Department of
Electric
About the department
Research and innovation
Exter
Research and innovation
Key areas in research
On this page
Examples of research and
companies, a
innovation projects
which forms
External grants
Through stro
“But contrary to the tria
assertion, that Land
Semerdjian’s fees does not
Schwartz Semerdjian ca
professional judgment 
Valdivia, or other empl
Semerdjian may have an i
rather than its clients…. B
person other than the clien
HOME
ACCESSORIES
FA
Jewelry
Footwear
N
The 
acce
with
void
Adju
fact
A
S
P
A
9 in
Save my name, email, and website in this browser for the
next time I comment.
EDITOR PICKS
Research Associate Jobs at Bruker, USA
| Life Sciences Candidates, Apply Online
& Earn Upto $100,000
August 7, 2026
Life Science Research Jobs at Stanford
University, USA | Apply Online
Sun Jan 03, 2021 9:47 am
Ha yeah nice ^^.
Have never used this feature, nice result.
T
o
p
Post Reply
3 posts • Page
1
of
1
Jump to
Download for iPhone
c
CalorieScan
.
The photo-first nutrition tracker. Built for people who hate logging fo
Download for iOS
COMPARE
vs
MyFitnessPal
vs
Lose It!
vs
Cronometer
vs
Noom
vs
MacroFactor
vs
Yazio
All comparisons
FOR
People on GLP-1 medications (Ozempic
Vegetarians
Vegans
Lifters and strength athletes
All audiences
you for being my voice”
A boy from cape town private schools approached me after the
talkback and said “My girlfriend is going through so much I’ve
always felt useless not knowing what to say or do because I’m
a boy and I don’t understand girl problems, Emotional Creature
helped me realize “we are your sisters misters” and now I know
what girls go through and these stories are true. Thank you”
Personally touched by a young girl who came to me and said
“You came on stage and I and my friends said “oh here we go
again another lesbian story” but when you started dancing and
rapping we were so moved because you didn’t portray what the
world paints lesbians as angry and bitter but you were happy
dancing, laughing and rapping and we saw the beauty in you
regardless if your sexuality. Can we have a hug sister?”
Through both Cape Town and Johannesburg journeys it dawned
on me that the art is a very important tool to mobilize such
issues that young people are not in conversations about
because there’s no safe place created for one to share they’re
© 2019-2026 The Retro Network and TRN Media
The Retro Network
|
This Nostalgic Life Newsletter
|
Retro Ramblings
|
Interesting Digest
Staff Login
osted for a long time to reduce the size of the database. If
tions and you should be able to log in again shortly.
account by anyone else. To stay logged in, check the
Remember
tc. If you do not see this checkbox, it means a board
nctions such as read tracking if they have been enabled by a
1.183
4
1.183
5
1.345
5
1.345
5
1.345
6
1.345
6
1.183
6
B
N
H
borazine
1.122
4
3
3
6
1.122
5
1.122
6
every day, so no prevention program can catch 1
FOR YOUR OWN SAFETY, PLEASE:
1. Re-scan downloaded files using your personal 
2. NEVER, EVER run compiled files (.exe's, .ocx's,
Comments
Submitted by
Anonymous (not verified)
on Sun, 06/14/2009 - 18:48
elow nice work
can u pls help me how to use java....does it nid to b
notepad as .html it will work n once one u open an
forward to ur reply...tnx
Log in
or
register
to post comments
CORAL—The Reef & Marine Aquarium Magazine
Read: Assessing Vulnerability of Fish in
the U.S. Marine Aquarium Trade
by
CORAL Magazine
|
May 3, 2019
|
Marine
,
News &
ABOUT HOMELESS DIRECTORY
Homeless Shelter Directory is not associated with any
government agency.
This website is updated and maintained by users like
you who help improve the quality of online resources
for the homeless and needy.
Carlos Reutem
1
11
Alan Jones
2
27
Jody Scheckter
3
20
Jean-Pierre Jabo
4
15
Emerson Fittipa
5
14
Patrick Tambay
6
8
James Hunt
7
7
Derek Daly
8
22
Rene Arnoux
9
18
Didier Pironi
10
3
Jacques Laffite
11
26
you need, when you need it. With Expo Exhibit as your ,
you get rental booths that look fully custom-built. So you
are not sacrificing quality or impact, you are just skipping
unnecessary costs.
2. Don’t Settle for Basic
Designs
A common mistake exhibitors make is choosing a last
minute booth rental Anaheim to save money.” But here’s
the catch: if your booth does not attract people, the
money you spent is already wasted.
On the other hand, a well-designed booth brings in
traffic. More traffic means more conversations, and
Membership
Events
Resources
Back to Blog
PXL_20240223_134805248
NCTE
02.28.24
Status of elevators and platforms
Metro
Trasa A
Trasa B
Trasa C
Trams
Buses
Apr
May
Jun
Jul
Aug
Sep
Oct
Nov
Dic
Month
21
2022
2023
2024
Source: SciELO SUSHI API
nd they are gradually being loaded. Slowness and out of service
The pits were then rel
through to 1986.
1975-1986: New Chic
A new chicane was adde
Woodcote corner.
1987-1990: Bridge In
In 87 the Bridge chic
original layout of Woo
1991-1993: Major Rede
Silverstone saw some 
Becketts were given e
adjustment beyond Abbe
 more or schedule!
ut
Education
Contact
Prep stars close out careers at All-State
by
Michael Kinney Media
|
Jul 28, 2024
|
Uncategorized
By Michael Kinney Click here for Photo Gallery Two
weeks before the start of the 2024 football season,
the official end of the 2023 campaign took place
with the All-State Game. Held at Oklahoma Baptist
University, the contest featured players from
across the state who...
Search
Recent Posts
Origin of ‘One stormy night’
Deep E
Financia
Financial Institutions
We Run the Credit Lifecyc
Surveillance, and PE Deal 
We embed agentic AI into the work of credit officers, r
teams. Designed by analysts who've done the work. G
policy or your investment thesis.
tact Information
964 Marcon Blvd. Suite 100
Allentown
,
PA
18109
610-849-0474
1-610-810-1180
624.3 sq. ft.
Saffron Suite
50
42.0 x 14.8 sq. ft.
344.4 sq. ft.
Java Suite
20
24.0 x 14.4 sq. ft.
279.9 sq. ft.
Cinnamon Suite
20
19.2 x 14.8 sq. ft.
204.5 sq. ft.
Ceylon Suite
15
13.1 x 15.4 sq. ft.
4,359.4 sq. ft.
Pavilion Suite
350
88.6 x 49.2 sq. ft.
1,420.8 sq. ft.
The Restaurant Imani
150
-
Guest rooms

Your task
Could you reproduce every record above exactly as it stands?

Answer section
Department of
Electric
About the department
Research and innovation
Exter
Research and innovation
Key areas in research
On this page
Examples of research and
companies, a
innovation projects
which forms
External grants
Through stro
“But contrary to the tria
assertion, that Land
Semerdjian’s fees does not
Schwartz Semerdjian ca
professional judgment 
Valdivia, or other empl
Semerdjian may have an i
rather than its clients…. B
person other than the clien
HOME
ACCESSORIES
FA
Jewelry
Footwear
N
The 
acce
with
void
Adju
fact
A
S
P
A
9 in
Save my name, email, and website in this browser for the
next time I comment.
EDITOR PICKS
Research Associate Jobs at Bruker, USA
| Life Sciences Candidates, Apply Online
& Earn Upto $100,000
August 7, 2026
Life Science Research Jobs at Stanford
University, USA | Apply Online
Sun Jan 03, 2021 9:47 am
Ha yeah nice ^^.
Have never used this feature, nice result.
T
o
p
Post Reply
3 posts • Page
1
of
1
Jump to
Download for iPhone
c
CalorieScan
.
The photo-first nutrition tracker. Built for people who hate logging fo
Download for iOS
COMPARE
vs
MyFitnessPal
vs
Lose It!
vs
Cronometer
vs
Noom
vs
MacroFactor
vs
Yazio
All comparisons
FOR
People on GLP-1 medications (Ozempic
Vegetarians
Vegans
Lifters and strength athletes
All audiences
you for being my voice”
A boy from cape town private schools approached me after the
talkback and said “My girlfriend is going through so much I’ve
always felt useless not knowing what to say or do because I’m
a boy and I don’t understand girl problems, Emotional Creature
helped me realize “we are your sisters misters” and now I know
what girls go through and these stories are true. Thank you”
Personally touched by a young girl who came to me and said
“You came on stage and I and my friends said “oh here we go
again another lesbian story” but when you started dancing and
rapping we were so moved because you didn’t portray what the
world paints lesbians as angry and bitter but you were happy
dancing, laughing and rapping and we saw the beauty in you
regardless if your sexuality. Can we have a hug sister?”
Through both Cape Town and Johannesburg journeys it dawned
on me that the art is a very important tool to mobilize such
issues that young people are not in conversations about
because there’s no safe place created for one to share they’re
© 2019-2026 The Retro Network and TRN Media
The Retro Network
|
This Nostalgic Life Newsletter
|
Retro Ramblings
|
Interesting Digest
Staff Login
osted for a long time to reduce the size of the database. If
tions and you should be able to log in again shortly.
account by anyone else. To stay logged in, check the
Remember
tc. If you do not see this checkbox, it means a board
nctions such as read tracking if they have been enabled by a
1.183
4
1.183
5
1.345
5
1.345
5
1.345
6
1.345
6
1.183
6
B
N
H
borazine
1.122
4
3
3
6
1.122
5
1.122
6
every day, so no prevention program can catch 1
FOR YOUR OWN SAFETY, PLEASE:
1. Re-scan downloaded files using your personal 
2. NEVER, EVER run compiled files (.exe's, .ocx's,
Comments
Submitted by
Anonymous (not verified)
on Sun, 06/14/2009 - 18:48
elow nice work
can u pls help me how to use java....does it nid to b
notepad as .html it will work n once one u open an
forward to ur reply...tnx
Log in
or
register
to post comments
CORAL—The Reef & Marine Aquarium Magazine
Read: Assessing Vulnerability of Fish in
the U.S. Marine Aquarium Trade
by
CORAL Magazine
|
May 3, 2019
|
Marine
,
News &
ABOUT HOMELESS DIRECTORY
Homeless Shelter Directory is not associated with any
government agency.
This website is updated and maintained by users like
you who help improve the quality of online resources
for the homeless and needy.
Carlos Reutem
1
11
Alan Jones
2
27
Jody Scheckter
3
20
Jean-Pierre Jabo
4
15
Emerson Fittipa
5
14
Patrick Tambay
6
8
James Hunt
7
7
Derek Daly
8
22
Rene Arnoux
9
18
Didier Pironi
10
3
Jacques Laffite
11
26
you need, when you need it. With Expo Exhibit as your ,
you get rental booths that look fully custom-built. So you
are not sacrificing quality or impact, you are just skipping
unnecessary costs.
2. Don’t Settle for Basic
Designs
A common mistake exhibitors make is choosing a last
minute booth rental Anaheim to save money.” But here’s
the catch: if your booth does not attract people, the
money you spent is already wasted.
On the other hand, a well-designed booth brings in
traffic. More traffic means more conversations, and
Membership
Events
Resources
Back to Blog
PXL_20240223_134805248
NCTE
02.28.24
Status of elevators and platforms
Metro
Trasa A
Trasa B
Trasa C
Trams
Buses
Apr
May
Jun
Jul
Aug
Sep
Oct
Nov
Dic
Month
21
2022
2023
2024
Source: SciELO SUSHI API
nd they are gradually being loaded. Slowness and out of service
The pits were then rel
through to 1986.
1975-1986: New Chic
A new chicane was adde
Woodcote corner.
1987-1990: Bridge In
In 87 the Bridge chic
original layout of Woo
1991-1993: Major Rede
Silverstone saw some 
Becketts were given e
adjustment beyond Abbe
 more or schedule!
ut
Education
Contact
Prep stars close out careers at All-State
by
Michael Kinney Media
|
Jul 28, 2024
|
Uncategorized
By Michael Kinney Click here for Photo Gallery Two
weeks before the start of the 2024 football season,
the official end of the 2023 campaign took place
with the All-State Game. Held at Oklahoma Baptist
University, the contest featured players from
across the state who...
Search
Recent Posts
Origin of ‘One stormy night’
Deep E
Financia
Financial Institutions
We Run the Credit Lifecyc
Surveillance, and PE Deal 
We embed agentic AI into the work of credit officers, r
teams. Designed by analysts who've done the work. G
policy or your investment thesis.
tact Information
964 Marcon Blvd. Suite 100
Allentown
,
PA
18109
610-849-0474
1-610-810-1180
624.3 sq. ft.
Saffron Suite
50
42.0 x 14.8 sq. ft.
344.4 sq. ft.
Java Suite
20
24.0 x 14.4 sq. ft.
279.9 sq. ft.
Cinnamon Suite
20
19.2 x 14.8 sq. ft.
204.5 sq. ft.
Ceylon Suite
15
13.1 x 15.4 sq. ft.
4,359.4 sq. ft.
Pavilion Suite
350
88.6 x 49.2 sq. ft.
1,420.8 sq. ft.
The Restaurant Imani
150
-
Guest rooms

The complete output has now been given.